Engolindo, ela assentiu. — Plassteel que cresceu enquanto eu crescia, —
ela disse a ele. — Foi a operação mais avançada da época. — Houve progresso
desde então, e Annie pensava em mais uma operação que corrigiria os problemas
restantes, mas depois ficou grávida e decidiu que a operação poderia esperar. —
Meu nome é Annie Quinn.
— Eu vi você com uma criança. — A voz de Kaleb era como meia-noite
enquanto a sensação de poder rodopiava em torno dele.
— Sim, ele é meu. Meu e de Zach. — Uma lágrima rolou pelo seu rosto. —
Graças a você, eu estou aqui e eu...
— Anjo, — a voz de Zach segurava uma borda tensa. — Por que está
chorando? — Ele colocou uma mão na parte inferior das suas costas, Rowan
embalado em seu outro braço.
Olhando para seu amado rosto, ela disse: — Zach, foi Kaleb. — Mais
lágrimas rolaram pelo seu rosto. — Todos aqueles anos atrás, foi ele.
A expressão sombria de seu companheiro se transformou num silêncio
respeitoso. Deslizando a mão por trás de Annie, estendeu-a para Kaleb. — É uma
honra.
Kaleb apertou a mão de Zach, embora Annie pudesse adivinhar que não era
um homem à vontade com privilégios de pele em qualquer nível – exceto com
Sahara.
— Fiz o que era necessário, — disse ele, sem alterar sua entonação ou
expressão.
— Fez o que era certo. — Annie se recusou a permitir que ele deixasse de
lado seu heroísmo. Ele era um menino de olhos tão velhos, e fez o que era certo.
Pelo que aprendeu dos Psys desde que se tornou parte de DarkRiver, sabia que a
escolha teria lhe custado.
Sob o Silêncio, uma criança telecinética seria estritamente
supervisionada... E provavelmente torturada num esforço para ensinar-lhe o
controle. — Foi um herói naquele dia, — ela disse através de uma garganta rouca.
— Nunca esquecerei o que fez.
Zach apertou um beijo em sua têmpora. — Obrigado por salvar minha
companheira, — disse à Kaleb depois. — Queria dizer isso ao menino de Annie com
olhos cardeais a um longo tempo.
Kaleb inclinou a cabeça ligeiramente. — Não há dívidas, — disse ele, como
se tentasse descobrir por que ela se aproximara dele e apresentasse aquela
resposta.
Sorrindo, enxugou as lágrimas. — Eu sei.
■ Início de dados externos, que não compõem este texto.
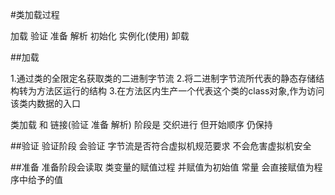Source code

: #类加载过程

加载 验证 准备 解析 初始化 实例化(使用) 卸载
         
##加载

1.通过类的全限定名获取类的二进制字节流
2.将二进制字节流所代表的静态存储结构转为方法区运行的结构
3.在方法区内生产一个代表这个类的class对象,作为访问该类内数据的入口

类加载 和 链接(验证 准备 解析) 阶段是 交织进行 但开始顺序 仍保持

##验证
验证阶段 会验证 字节流是否符合虚拟机规范要求 不会危害虚拟机安全

##准备
准备阶段会读取 类变量的赋值过程 并赋值为初始值 常量 会直接赋值为程序中给予的值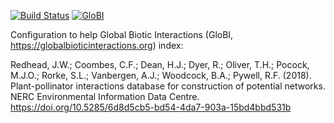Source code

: [![Build Status](https://travis-ci.com/zedomel/redhead2018.svg)](https://travis-ci.com/zedomel/redhead2018) [![GloBI](https://api.globalbioticinteractions.org/interaction.svg?accordingTo=globi:zedomel/redhead2018)](https://globalbioticinteractions.org/?accordingTo=globi:zedomel/redhead2018)

Configuration to help Global Biotic Interactions (GloBI, https://globalbioticinteractions.org) index: 

Redhead, J.W.; Coombes, C.F.; Dean, H.J.; Dyer, R.; Oliver, T.H.; Pocock, M.J.O.; Rorke, S.L.; Vanbergen, A.J.; Woodcock, B.A.; Pywell, R.F. (2018). Plant-pollinator interactions database for construction of potential networks. NERC Environmental Information Data Centre. https://doi.org/10.5285/6d8d5cb5-bd54-4da7-903a-15bd4bbd531b
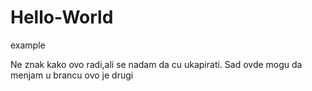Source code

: # Hello-World
example

Ne znak kako ovo radi,ali se nadam da cu ukapirati.
Sad ovde mogu da menjam u brancu ovo je drugi 
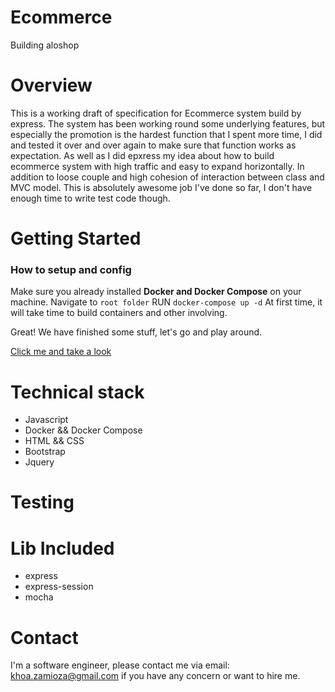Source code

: # Ecommerce
Building aloshop

# Overview
This is a working draft of specification for Ecommerce system build by express. 
The system has been working round some underlying features, but especially the promotion is the hardest function that I spent more time, I did and tested it over and over again to make sure that function works as expectation. As well as I did epxress my idea about how to build ecommerce system with high traffic and easy to expand horizontally.
In addition to loose couple and high cohesion of interaction between class and MVC model. This is absolutely awesome job I've done so far, I don't have enough time to write test code though. 
# Getting Started
### How to setup and config
Make sure you already installed **Docker and Docker Compose** on your machine.
Navigate to `root folder`
RUN `docker-compose up -d` 
At first time, it will take time to build containers and other involving.

Great! We have finished some stuff, let's go and play around.

[Click me and take a look](http://localhost:8080)

# Technical stack
- Javascript
- Docker && Docker Compose
- HTML && CSS
- Bootstrap
- Jquery

# Testing

# Lib Included
- express
- express-session
- mocha

# Contact
I'm a software engineer, please contact me via email: [khoa.zamioza@gmail.com](mailto:khoa.zamioza@gmail.com)  if you have any concern or want to hire me.
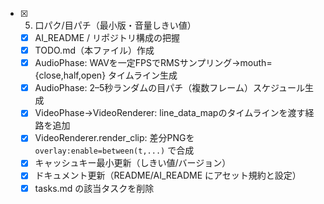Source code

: - [x] 05. 口パク/目パチ（最小版・音量しきい値）
  - [x] AI_README / リポジトリ構成の把握
  - [x] TODO.md（本ファイル）作成
  - [x] AudioPhase: WAVを一定FPSでRMSサンプリング→mouth={close,half,open} タイムライン生成
  - [x] AudioPhase: 2–5秒ランダムの目パチ（複数フレーム）スケジュール生成
  - [x] VideoPhase→VideoRenderer: line_data_mapのタイムラインを渡す経路を追加
  - [x] VideoRenderer.render_clip: 差分PNGを `overlay:enable=between(t,...)` で合成
  - [x] キャッシュキー最小更新（しきい値/バージョン）
  - [x] ドキュメント更新（README/AI_README にアセット規約と設定）
  - [x] tasks.md の該当タスクを削除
Você é uma boa pessoa.
— Acredito que você seria uma das duas pessoas no planeta que diria isso.
A outra é a mulher que os changelings descreveriam como minha companheira,
então ela é compreensivelmente tendenciosa.
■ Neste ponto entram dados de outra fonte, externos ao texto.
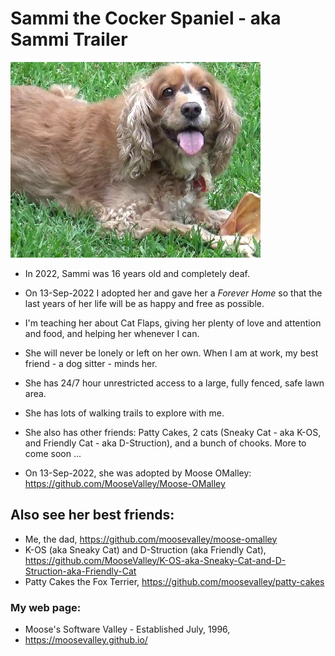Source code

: # Sammi the Cocker Spaniel - aka Sammi Trailer
![Sammi](Sammi__400x313.jpg?raw=true "Sammi")

* In 2022, Sammi was 16 years old and completely deaf.

* On 13-Sep-2022 I adopted her and gave her a *Forever Home* so that the last years of her life will be as happy and free as possible.

* I'm teaching her about Cat Flaps, giving her plenty of love and attention and food, and helping her whenever I can.

* She will never be lonely or left on her own. When I am at work, my best friend - a dog sitter - minds her.

* She has 24/7 hour unrestricted access to a large, fully fenced, safe lawn area.

* She has lots of walking trails to explore with me.

* She also has other friends: Patty Cakes, 2 cats (Sneaky Cat - aka K-OS, and Friendly Cat - aka D-Struction), and a bunch of chooks.  More to come soon ...

* On 13-Sep-2022, she was adopted by Moose OMalley: https://github.com/MooseValley/Moose-OMalley


## Also see her best friends:
* Me, the dad, https://github.com/moosevalley/moose-omalley
* K-OS (aka Sneaky Cat) and D-Struction (aka Friendly Cat), https://github.com/MooseValley/K-OS-aka-Sneaky-Cat-and-D-Struction-aka-Friendly-Cat
* Patty Cakes the Fox Terrier, https://github.com/moosevalley/patty-cakes


### My web page:
* Moose's Software Valley - Established July, 1996,
* https://moosevalley.github.io/
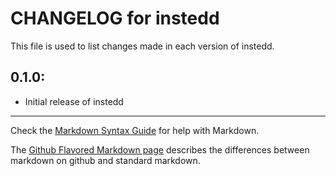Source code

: # CHANGELOG for instedd

This file is used to list changes made in each version of instedd.

## 0.1.0:

* Initial release of instedd

- - -
Check the [Markdown Syntax Guide](http://daringfireball.net/projects/markdown/syntax) for help with Markdown.

The [Github Flavored Markdown page](http://github.github.com/github-flavored-markdown/) describes the differences between markdown on github and standard markdown.
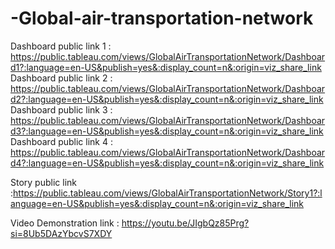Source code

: # -Global-air-transportation-network       


Dashboard public link 1 : https://public.tableau.com/views/GlobalAirTransportationNetwork/Dashboard1?:language=en-US&publish=yes&:display_count=n&:origin=viz_share_link
Dashboard public link 2 : https://public.tableau.com/views/GlobalAirTransportationNetwork/Dashboard2?:language=en-US&publish=yes&:display_count=n&:origin=viz_share_link
Dashboard public link 3 : https://public.tableau.com/views/GlobalAirTransportationNetwork/Dashboard3?:language=en-US&publish=yes&:display_count=n&:origin=viz_share_link
Dashboard public link 4 : https://public.tableau.com/views/GlobalAirTransportationNetwork/Dashboard4?:language=en-US&publish=yes&:display_count=n&:origin=viz_share_link


Story public link :https://public.tableau.com/views/GlobalAirTransportationNetwork/Story1?:language=en-US&publish=yes&:display_count=n&:origin=viz_share_link



Video Demonstration link : https://youtu.be/JIgbQz85Prg?si=8Ub5DAzYbcvS7XDY


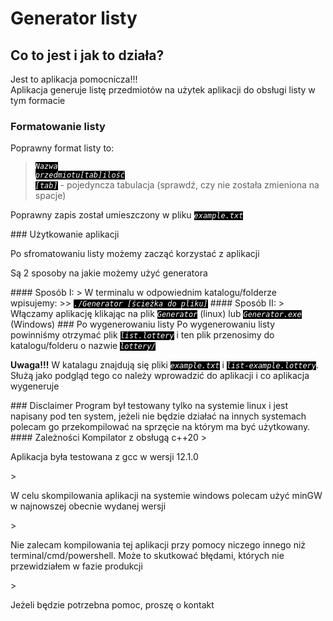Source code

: # Generator listy
## Co to jest i jak to działa?
Jest to aplikacja pomocnicza!!!<br>
Aplikacja generuje listę przedmiotów na użytek aplikacji do obsługi listy w tym formacie
### Formatowanie listy
Poprawny format listy to:
><code style="background-color: black; color: white;"><i>Nazwa przedmiotu[tab]ilość</i></code>
><br><code style="background-color: black; color: white;"><i>[tab]</i></code> - pojedyncza tabulacja (sprawdź, czy nie została zmieniona na spacje)
<p>Poprawny zapis został umieszczony w pliku <code style="background-color: black; color: white;"><i>example.txt</i></code></p>
### Użytkowanie aplikacji
<p>Po sfromatowaniu listy możemy zacząć korzystać z aplikacji</p>
<p>Są 2 sposoby na jakie możemy użyć generatora</p>
#### Sposób I:
> W terminalu w odpowiednim katalogu/folderze wpisujemy:
>> <code style="background-color: black; color: white;"><i>./Generator [ścieżka do pliku]</i></code>
#### Sposób II:
> Włączamy aplikację klikając na plik <code style="background-color: black; color: white;"><i>Generator</i></code> (linux) lub <code style="background-color: black; color: white;"><i>Generator.exe</i></code> (Windows)
### Po wygenerowaniu listy
Po wygenerowaniu listy powinniśmy otrzymać plik <code style="background-color: black; color: white;"><i>list.lottery</i></code> i ten plik przenosimy do katalogu/folderu o nazwie <code style="background-color: black; color: white;"><i>lottery/</i></code>
<p><b>Uwaga!!!</b> W katalagu znajdują się pliki <code style="background-color: black; color: white;"><i>example.txt</i></code> i <code style="background-color: black; color: white;"><i>list-example.lottery</i></code>. Służą jako podgląd tego co należy wprowadzić do aplikacji i co aplikacja wygeneruje</p>
### Disclaimer
Program był testowany tylko na systemie linux i jest napisany pod ten system, jeżeli nie będzie działać na innych systemach polecam go przekompilować na sprzęcie na którym ma być użytkowany.
#### Zależności
Kompilator z obsługą c++20
> <p>Aplikacja była testowana z gcc w wersji 12.1.0</p>
> <p>W celu skompilowania aplikacji na systemie windows polecam użyć minGW w najnowszej obecnie wydanej wersji</p>
> <p>Nie zalecam kompilowania tej aplikacji przy pomocy niczego innego niż terminal/cmd/powershell. Może to skutkować błędami, których nie przewidziałem w fazie produkcji</p>
> <p>Jeżeli będzie potrzebna pomoc, proszę o kontakt</p>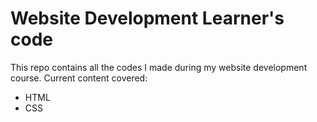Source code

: # Website Development Learner's code
This repo contains all the codes I made during my website development course.
Current content covered:
* HTML
* CSS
Isso a fez rir, enquanto Zach sorria. — Não posso dizer que o homem não é
honesto. — Ele esfregou a parte inferior das suas costas. — Quer dizer a ele ou eu?
— Eu quero. — Tocando seus dedos em seu bebê, ela disse, — Este é nosso
filho, Rowan. — Ela olhou para segurar os olhos de Kaleb. — Eu gostaria de colocar
seu nome como nome do meio dele. — Sem Kaleb, ela não estaria aqui, não teria
um companheiro e um filho. Era importante para ela honrar o ato de coragem do
rapaz que ele foi, de uma maneira que o tornasse parte de sua família.
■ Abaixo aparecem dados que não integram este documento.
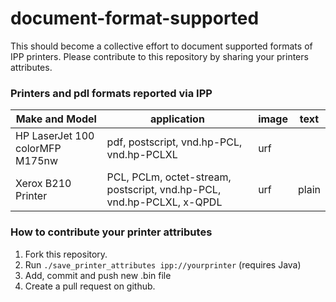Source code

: # document-format-supported

This should become a collective effort to document supported formats of IPP printers.
Please contribute to this repository by sharing your printers attributes.

### Printers and pdl formats reported via IPP

|Make and Model                 |application                                                          |image|text |
|-------------------------------|---------------------------------------------------------------------|-----|-----|
|HP LaserJet 100 colorMFP M175nw|pdf, postscript, vnd.hp-PCL, vnd.hp-PCLXL                            |urf  |     |
|Xerox B210 Printer             |PCL, PCLm, octet-stream, postscript, vnd.hp-PCL, vnd.hp-PCLXL, x-QPDL|urf  |plain|

### How to contribute your printer attributes

1. Fork this repository.
2. Run `./save_printer_attributes ipp://yourprinter` (requires Java)
3. Add, commit and push new .bin file
4. Create a pull request on github.
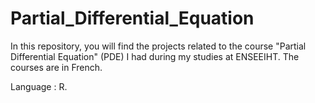 # Partial_Differential_Equation

In this repository, you will find the projects related to the course "Partial Differential Equation" (PDE) I had during my studies at ENSEEIHT. The courses are in French.

Language : R.
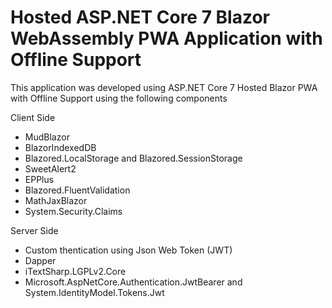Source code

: # **Hosted ASP.NET Core 7 Blazor WebAssembly PWA Application with Offline Support**
This application was developed using ASP.NET Core 7 Hosted Blazor PWA with Offline Support using the following components
 
Client Side
* MudBlazor
* BlazorIndexedDB
* Blazored.LocalStorage and Blazored.SessionStorage
* SweetAlert2
* EPPlus
* Blazored.FluentValidation
* MathJaxBlazor
* System.Security.Claims

Server Side
* Custom thentication using Json Web Token (JWT)
* Dapper
* iTextSharp.LGPLv2.Core
* Microsoft.AspNetCore.Authentication.JwtBearer and System.IdentityModel.Tokens.Jwt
Kaleb demorou alguns segundos para responder. — Tem certeza que quer
que ele esteja ligado a mim? — Ele perguntou finalmente.
— Sim. — Ela sabia o que o mundo via quando olhava para Kaleb Krychek,
mas ela via o garoto machucado que, no entanto, pensava nos outros. Ela estava
contente, tão feliz que ele encontrou alegria, que encontrou o amor. — Você será
sempre uma parte da nossa família, e espero que aceite esse convite no espírito
que é dado.
Os olhos de Kaleb deixaram os dela e encontraram o de sua companheira,
e Annie teve a sensação de que falava com ela. Quando olhou para ela, ele disse:
— Obrigado.
— Nós enviaremos nosso endereço, no caso de querer nos visitar. — Ela não
achava que Kaleb Krychek era o tipo de homem que visitava bebês e amigos, mas
ele era família agora e seria tratado como tal. — Espero que venha.
— Sim, — acrescentou Zach. — Será bem-vindo.